I stuck all of these lines at the top of my PHP script:

mb_internal_encoding(“utf-8”);
mb_http_output(“utf-8”);
header(“Content-type: text/xml; charset=utf-8”);
header(“Cache-Control: no-cache”);

Then I pointed my browser to that PHP script.

The resulting xml still had iso-8859-1 encoding in it.

Then I also added the encoding type to the xml tag,

echo “<?xml version=\"1.0\" encoding=\"utf-8\"?>\n”;

and I STILL have iso-8859-1 encoding in the output.


#10

rawurlencode(utf8_encode($str));

Maximum Cash Discount on any plan with MAXCASH

How To Install PHP.INI / ionCube on DreamHost


#11

did you try setting the default_charset like sXi suggested? when i use functions like htmlspecialchars i pass in the charset parameter, but it doesn’t look like urlencode has that parameter. or you can try switching the character set information you’re sending up with the xml to match the contents it currently has.

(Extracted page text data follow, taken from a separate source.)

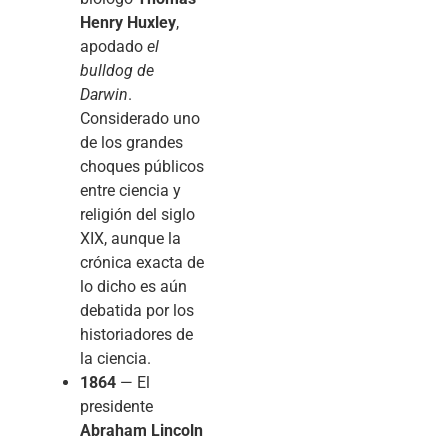
Henry Huxley
,
apodado
el
bulldog de
Darwin
.
Considerado uno
de los grandes
choques públicos
entre ciencia y
religión del siglo
XIX, aunque la
crónica exacta de
lo dicho es aún
debatida por los
historiadores de
la ciencia.
1864
— El
presidente
Abraham Lincoln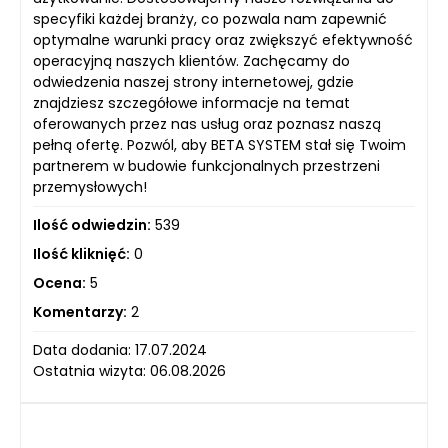
specyfiki każdej branży, co pozwala nam zapewnić
optymalne warunki pracy oraz zwiększyć efektywność
operacyjną naszych klientów. Zachęcamy do
odwiedzenia naszej strony internetowej, gdzie
znajdziesz szczegółowe informacje na temat
oferowanych przez nas usług oraz poznasz naszą
pełną ofertę. Pozwól, aby BETA SYSTEM stał się Twoim
partnerem w budowie funkcjonalnych przestrzeni
przemysłowych!
Ilość odwiedzin:
539
Ilość kliknięć:
0
Ocena:
5
Komentarzy:
2
Data dodania: 17.07.2024
Ostatnia wizyta: 06.08.2026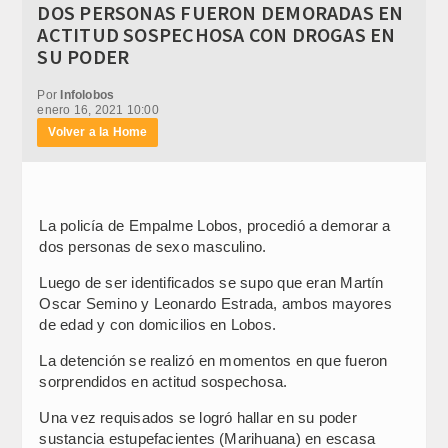
DOS PERSONAS FUERON DEMORADAS EN
ACTITUD SOSPECHOSA CON DROGAS EN
SU PODER
Por
Infolobos
enero 16, 2021 10:00
Volver a la Home
La policía de Empalme Lobos, procedió a demorar a
dos personas de sexo masculino.
Luego de ser identificados se supo que eran Martín
Oscar Semino y Leonardo Estrada, ambos mayores
de edad y con domicilios en Lobos.
La detención se realizó en momentos en que fueron
sorprendidos en actitud sospechosa.
Una vez requisados se logró hallar en su poder
sustancia estupefacientes (Marihuana) en escasa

track7 - my dream-hosted site


#12

Well that fixes it.

So I assume the file names were being given to me in iso-8859-1 and rawurlencode encodes the string in whatever charset the input is, regardless of any settings I may have set. I suppose it would have been different if I were encoding literal strings, then the headers would have made a difference.

Thanks for your help.


#13

Yes I ran the script from the website that sXi has in his sig and I have a custom PHP.INI file set up, but that didn’t change anything.

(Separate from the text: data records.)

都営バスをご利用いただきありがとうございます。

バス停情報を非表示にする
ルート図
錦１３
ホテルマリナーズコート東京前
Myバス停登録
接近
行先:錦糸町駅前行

I suppose that with the way sXi showed me to fix the problem I don’t really need the custom INI file set up anymore, but I think I’ll keep it for now.

Thanks misterhaan, siggma, and pangea33 for your input.


#14

I doubt that will work.

Example time:

http://www.trbailey.net/music/xspf.php

See the last entry in the playlist?
That’s not iso-8859
View Source in your browser and note the heading lines.

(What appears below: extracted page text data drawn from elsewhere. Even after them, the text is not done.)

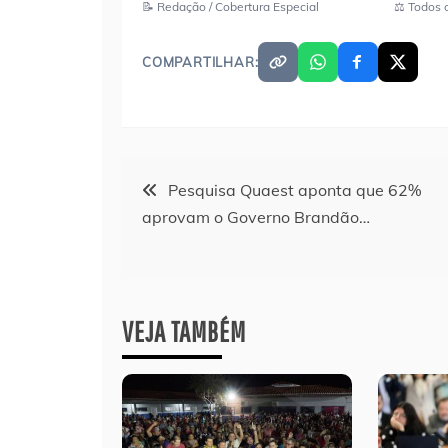
📝 Redação / Cobertura Especial
⚖️ Todos 
COMPARTILHAR:
Navegação
Pesquisa Quaest aponta que 62%
aprovam o Governo Brandão…
de
Post
VEJA TAMBÉM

Normally you would code your output line as the vary last thing:

$string = this value;
$string .= more values;

print header(“Content-type: text/xml”) . $string->asXML();

If you output the header first you’ll likely get the nasty error about modifying buffer after header and your output will be incorrect.

Now see the playlist after it’s decoded correctly:
http://www.trbailey.net/music/

Last entry again…


#15

Hmm… well it seems like it’s working just fine.

I don’t claim to be a guru or anything, but I would think the error you are talking about has to do with how flash handles its get vars code or just how the flash player you are using is programmed. AFAIK with AJAX the AjaxRequest will wait until the page is complete before returning data (in the request state changed callback there is code to check if the page is complete).

I’ve been poking around in the dark for a month or so with Ajax, Javascript and PHP and have never seen or heard of that error, but you’re probably right and I’ll keep a mental note of writing the xml all out at once for when this error arises.

I’m still trying to figure out what your example shows. I just see that all of the file names are urlencoded and then the last file name doesn’t have any characters which would need encoding. I’m not sure how that discerns whether or not the file names are utf-8 or iso-8859-1. I wonder though, did you remove the apostrophe’s from all your file names on purpose? Sorry if I am not seeing it, it looks like a great player none-the-less.

Everything aside, I’m glad you could contribute and help. I find it funny that we are both coincidentally aiming at creating the same thing.